源码分析——Envoy LDS
【摘要】 监听器发现服务(LDS)是一个可选的 API,Envoy 将调用它来动态获取监听器。Envoy 将协调 API 响应,并根据需要添加、修改或删除已知的监听器。
LDS是什么?
Envoy的架构使其可以使用不同类型的配置管理方法。部署中采用的方法将取决于实现者的需求。完全静态的配置可以实现简单的部署。更复杂的部署可能会逐步增加更复杂的动态配置,前提是实现者必须提供一个或多个基于外部gRPC/REST的配置提供程序API。这些API统称为“xDS”(*发现服务)。xDS包括LDS、RDS、CDS、EDS。
其中监听器发现服务(LDS)是一个可选的API,Envoy将调用它来动态获取监听器。Envoy将协调API响应,并根据需要添加、修改或删除已知的监听器。
监听器更新的语义如下:
每个监听器必须有一个独特的名字。如果没有提供名称,Envoy将创建一个UUID。要动态更新的监听器,管理服务必须提供监听器的唯一名称。
当一个监听器被添加,在参与连接处理之前,会先进入“warming”阶段。例如,如果监听器引用RDS配置,那么在监听器迁移到“active”之前,将会解析并提取该配置。
监听器一旦创建,实际上就会保持不变。因此,更新监听器时,会创建一个全新的监听器(使用相同的侦听套接字)。新增加的监听者都会通过上面所描述的相同“预热”过程。
当更新或删除监听器时,旧的监听器将被置于“draining”状态,就像整个服务重新启动时一样。监听器移除之后,该监听器所拥有的连接,经过一段时间优雅地关闭(如果可能的话)剩余的连接。逐出时间通过--drain-time-s选项设置。
注意:任何在Envoy配置中静态定义的监听器都不能通过LDS API进行修改或删除。
整体结构
LDS通过一个ListenerManager管理n个Listener,每个Listener又通过一个FilterChainManager管理n个FilterChain。下图为LDS的相关类的UML图,多数类集中声明在lds_api.h、listener_manager_impl.h和filter_chain_manager_impl.h中。
LDS相关类的UML图
Listener的三种状态
ListenerManagerImpl实例管理全部的监听器。它内部包含了三个list,它们分别代表处于三种状态的Listener。
活跃监听器(active_listeners):
活跃监听器是当前正在接受工作节点上的新连接的监听器。
半活跃监听器(warming_listeners):
半活跃监听器是可能需要通过监听器的init管理器进一步初始化的监听器。如RDS,未来KDS等。一旦一个监听器成为半活跃状态,它将转变为活跃的。
待回收监听器(draining_listeners):
待回收监听器是正在被回收和移除的监听器。他们经历了两个阶段,首先工人停止接受新的连接,现有的连接被耗尽。之后,监听器从所有工作节点中移除,并关闭所有剩余的连接。
LDS初始化过程
在初始化bootstrap配置时,如果有Lds配置会进行初始化。
void InstanceImpl::initialize(const Options& options,
Network::Address::InstanceConstSharedPtr local_address,
ComponentFactory& component_factory, ListenerHooks& hooks) {
......
// Instruct the listener manager to create the LDS provider if needed. This must be done later
// because various items do not yet exist when the listener manager is created.
if (bootstrap_.dynamic_resources().has_lds_config()) {
listener_manager_->createLdsApi(bootstrap_.dynamic_resources().lds_config());
}
在ListenerManagerImpl类中通过ProdListenerComponentFactory配置类创建Lds。

数据条目:
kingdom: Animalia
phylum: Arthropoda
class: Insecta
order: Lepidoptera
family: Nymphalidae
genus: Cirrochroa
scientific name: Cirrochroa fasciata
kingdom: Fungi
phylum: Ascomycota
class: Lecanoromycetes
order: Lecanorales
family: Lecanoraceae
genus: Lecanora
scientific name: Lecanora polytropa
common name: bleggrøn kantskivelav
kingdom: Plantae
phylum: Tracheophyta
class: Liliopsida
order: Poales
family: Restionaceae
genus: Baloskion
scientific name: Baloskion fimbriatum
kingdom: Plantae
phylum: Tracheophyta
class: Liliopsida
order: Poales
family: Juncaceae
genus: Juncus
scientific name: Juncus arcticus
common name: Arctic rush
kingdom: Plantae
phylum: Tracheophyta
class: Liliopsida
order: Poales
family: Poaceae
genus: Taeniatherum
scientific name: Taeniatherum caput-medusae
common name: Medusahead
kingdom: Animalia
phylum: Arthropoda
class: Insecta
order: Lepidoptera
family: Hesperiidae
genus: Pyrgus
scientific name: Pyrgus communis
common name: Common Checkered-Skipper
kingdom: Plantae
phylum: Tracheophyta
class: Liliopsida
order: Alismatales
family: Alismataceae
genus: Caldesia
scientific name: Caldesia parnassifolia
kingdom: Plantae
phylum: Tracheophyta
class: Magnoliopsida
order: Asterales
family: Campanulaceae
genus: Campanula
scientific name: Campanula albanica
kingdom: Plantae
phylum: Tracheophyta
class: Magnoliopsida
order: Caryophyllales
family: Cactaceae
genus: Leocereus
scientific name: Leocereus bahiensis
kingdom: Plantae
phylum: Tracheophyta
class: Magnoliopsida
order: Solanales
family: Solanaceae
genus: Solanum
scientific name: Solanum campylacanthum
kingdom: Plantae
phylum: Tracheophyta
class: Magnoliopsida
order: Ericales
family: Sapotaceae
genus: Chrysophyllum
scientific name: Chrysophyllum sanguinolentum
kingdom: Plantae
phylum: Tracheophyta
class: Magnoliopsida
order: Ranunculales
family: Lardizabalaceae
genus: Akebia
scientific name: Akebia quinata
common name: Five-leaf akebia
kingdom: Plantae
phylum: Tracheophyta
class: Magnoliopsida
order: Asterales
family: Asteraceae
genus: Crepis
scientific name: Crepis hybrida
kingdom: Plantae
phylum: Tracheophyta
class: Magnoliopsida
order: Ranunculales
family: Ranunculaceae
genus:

任务说明:
a - 按照关于Envoy LDS的文档节选,监听器被更新或删除后,旧连接的逐出时间用哪个选项设置?
b - 从最后一句之后接着写这篇Envoy LDS源码分析。

任务答案:
a - 用--drain-time-s选项设置。

b -
class ProdListenerComponentFactory : public ListenerComponentFactory,
Logger::Loggable<Logger::Id::config> {
public:
......
// Server::ListenerComponentFactory
LdsApiPtr createLdsApi(const envoy::api::v2::core::ConfigSource& lds_config) override {
return std::make_unique<LdsApiImpl>(
lds_config, server_.clusterManager(), server_.initManager(), server_.stats(),
server_.listenerManager(), server_.messageValidationContext().dynamicValidationVisitor());
}
......
新建Lds时,会创建一个subscription。
LdsApiImpl::LdsApiImpl(const envoy::api::v2::core::ConfigSource& lds_config,
Upstream::ClusterManager& cm, Init::Manager& init_manager,
Stats::Scope& scope, ListenerManager& lm,
ProtobufMessage::ValidationVisitor& validation_visitor)
: listener_manager_(lm), scope_(scope.createScope("listener_manager.lds.")), cm_(cm),
init_target_("LDS", [this]() { subscription_->start({}); }),
validation_visitor_(validation_visitor) {
subscription_ = cm.subscriptionFactory().subscriptionFromConfigSource(
lds_config, Grpc::Common::typeUrl(envoy::api::v2::Listener().GetDescriptor()->full_name()),
*scope_, *this);
init_manager.add(init_target_);
}
LDS更新过程
有数据下发时,subscription会调用callback触发onConfigUpdate。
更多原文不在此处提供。